PROVIDED PASSAGE
[Start of Attachment]
Collegiate Times

Religious studies professors strike balance

April 10, 2009 | by David Grant, editor-in-chief

Some of Blacksburg's most notable religious scholars aren't leading the faithful in prayer on Friday afternoons, reading from the Torah on Saturdays or standing at pulpits on Sundays. Their sacred space is the second floor of Major Williams, their crumbling cathedral, Newman Library. The six religious studies faculty members at Virginia Tech provide a particular service to the university community in maintaining the careful classroom balance necessary for contending with some of the day's most heady questions.

Religious studies courses take an almost invariable tack in their first few lectures.

"I talk about my first lectures as 'truth-in-advertising lectures,'" said Elizabeth Malbon, a professor who teaches courses on the New Testament. "I say, 'This is what I have to offer; if this isn't what you're looking for, goodbye, good luck. Life is short - go get what you want.'"

What religious studies professors have to offer, they say, is the academic study of religion.

"We're observing religion. We're thinking of religion and respectful of religious practice, but that we're also respectfully critical," said Brian Britt, a professor specializing in the Hebrew Bible.
[End of Attachment]
Please duplicate the part of the article on religious studies professors starting with "Religious studies professors strike" and going on through "first few lectures.", word for word. The rows that come next can be left aside; nothing here depends on them.

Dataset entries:
[Start of Attachment]
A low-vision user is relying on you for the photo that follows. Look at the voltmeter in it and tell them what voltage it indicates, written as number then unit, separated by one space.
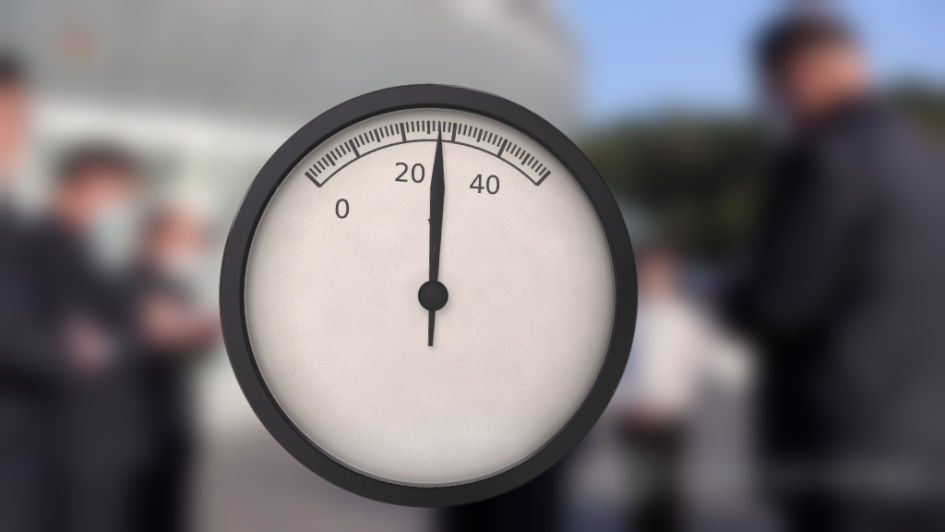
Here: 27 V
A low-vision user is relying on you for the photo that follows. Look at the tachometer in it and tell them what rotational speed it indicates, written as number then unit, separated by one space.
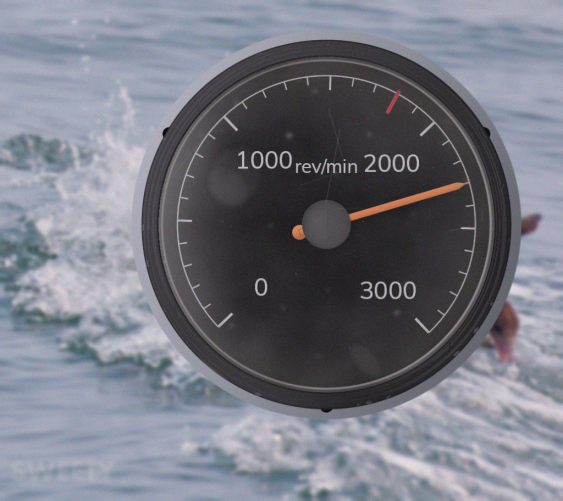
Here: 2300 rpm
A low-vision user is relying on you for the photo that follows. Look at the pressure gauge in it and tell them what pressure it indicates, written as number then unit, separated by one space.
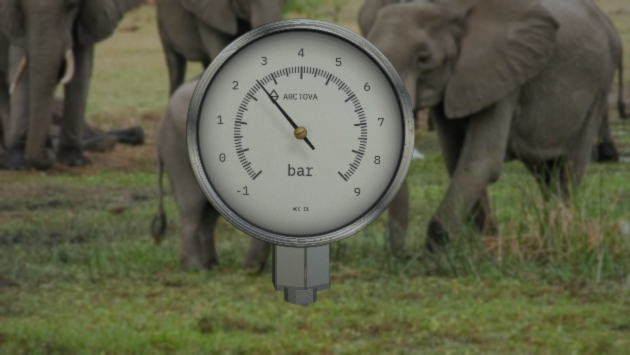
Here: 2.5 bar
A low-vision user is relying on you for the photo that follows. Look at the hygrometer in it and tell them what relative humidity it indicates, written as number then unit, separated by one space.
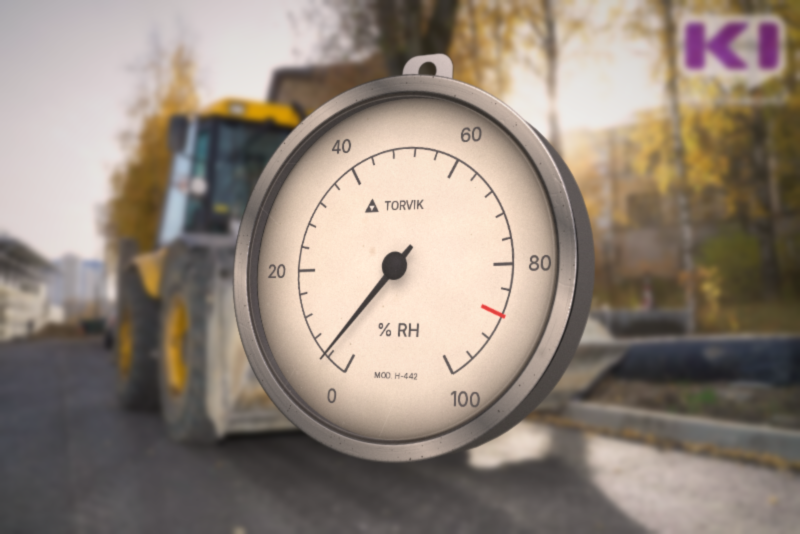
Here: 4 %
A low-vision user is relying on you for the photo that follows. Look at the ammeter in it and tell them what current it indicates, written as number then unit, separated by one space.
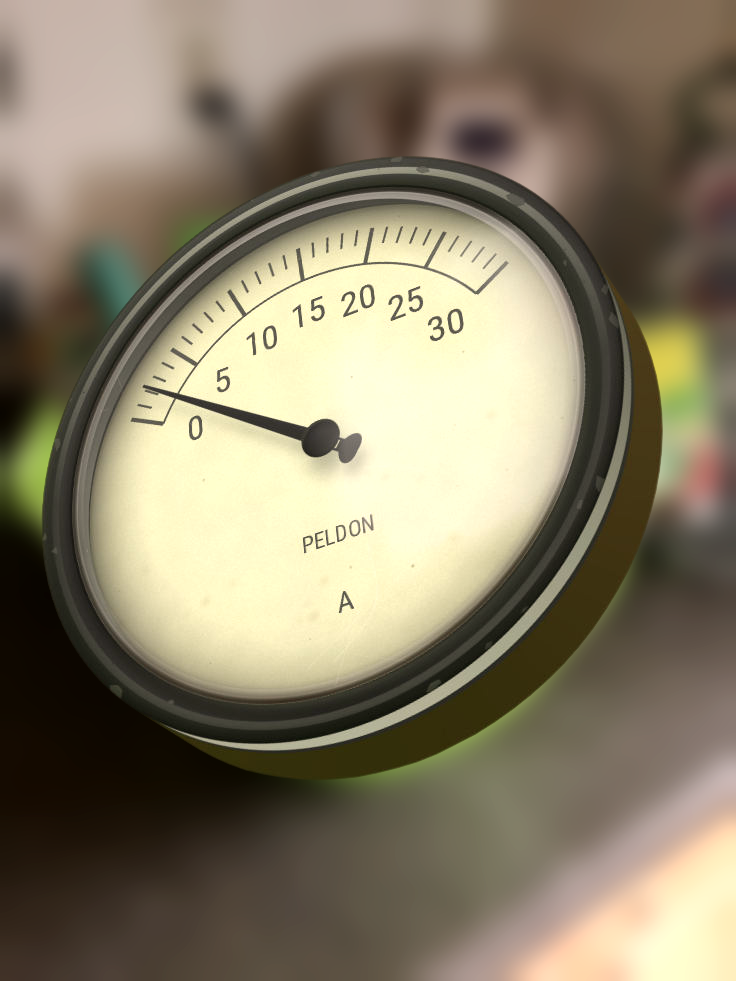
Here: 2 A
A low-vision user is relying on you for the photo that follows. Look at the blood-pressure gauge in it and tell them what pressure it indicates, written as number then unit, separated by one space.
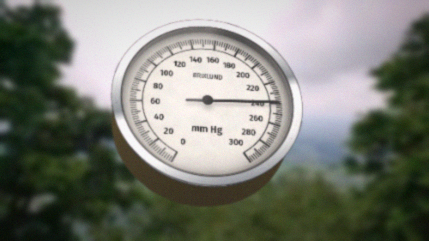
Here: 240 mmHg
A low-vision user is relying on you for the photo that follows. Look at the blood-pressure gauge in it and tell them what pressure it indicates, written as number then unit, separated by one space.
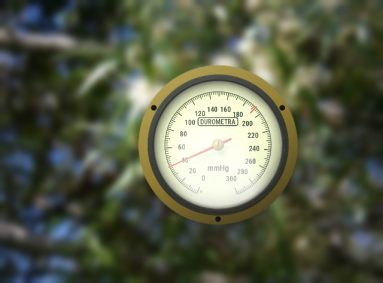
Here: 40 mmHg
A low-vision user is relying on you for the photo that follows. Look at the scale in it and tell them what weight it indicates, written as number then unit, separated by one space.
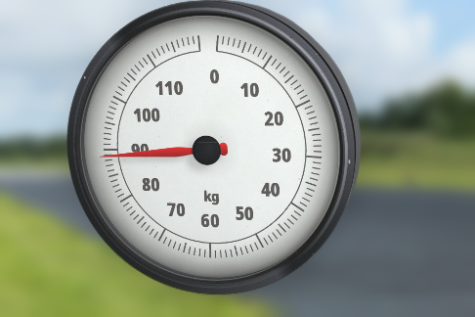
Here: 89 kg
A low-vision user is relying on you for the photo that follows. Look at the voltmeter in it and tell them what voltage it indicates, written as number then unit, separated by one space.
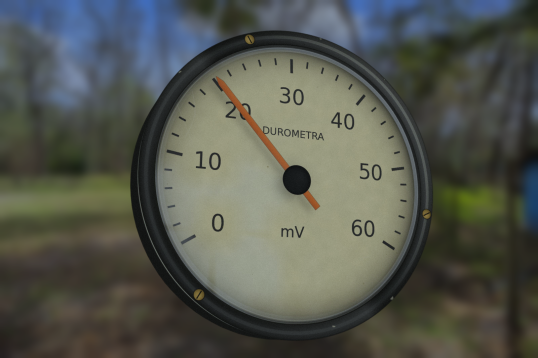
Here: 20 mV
[End of Attachment]
[Start of Attachment]
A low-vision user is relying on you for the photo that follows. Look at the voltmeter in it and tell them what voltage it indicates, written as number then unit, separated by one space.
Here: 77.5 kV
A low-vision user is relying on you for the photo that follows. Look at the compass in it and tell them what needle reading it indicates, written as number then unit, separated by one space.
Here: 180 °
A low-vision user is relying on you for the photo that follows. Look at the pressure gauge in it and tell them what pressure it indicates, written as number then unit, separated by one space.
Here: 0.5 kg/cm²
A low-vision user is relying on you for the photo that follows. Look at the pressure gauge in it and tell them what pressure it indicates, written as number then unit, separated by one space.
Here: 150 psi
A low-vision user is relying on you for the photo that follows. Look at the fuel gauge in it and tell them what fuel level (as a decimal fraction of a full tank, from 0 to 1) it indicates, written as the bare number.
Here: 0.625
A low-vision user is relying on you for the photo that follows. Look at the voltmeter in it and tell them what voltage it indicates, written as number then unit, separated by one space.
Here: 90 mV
[End of Attachment]
[Start of Attachment]
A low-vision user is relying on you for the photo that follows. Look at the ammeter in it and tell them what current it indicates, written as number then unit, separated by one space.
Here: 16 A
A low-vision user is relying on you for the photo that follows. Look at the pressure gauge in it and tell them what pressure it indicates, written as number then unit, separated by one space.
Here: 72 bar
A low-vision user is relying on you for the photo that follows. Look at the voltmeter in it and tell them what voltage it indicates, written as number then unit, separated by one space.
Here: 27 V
[End of Attachment]
SOLUTION TO THIS PROBLEM
Religious studies professors strike balance

April 10, 2009 | by David Grant, editor-in-chief

Some of Blacksburg's most notable religious scholars aren't leading the faithful in prayer on Friday afternoons, reading from the Torah on Saturdays or standing at pulpits on Sundays. Their sacred space is the second floor of Major Williams, their crumbling cathedral, Newman Library. The six religious studies faculty members at Virginia Tech provide a particular service to the university community in maintaining the careful classroom balance necessary for contending with some of the day's most heady questions.

Religious studies courses take an almost invariable tack in their first few lectures.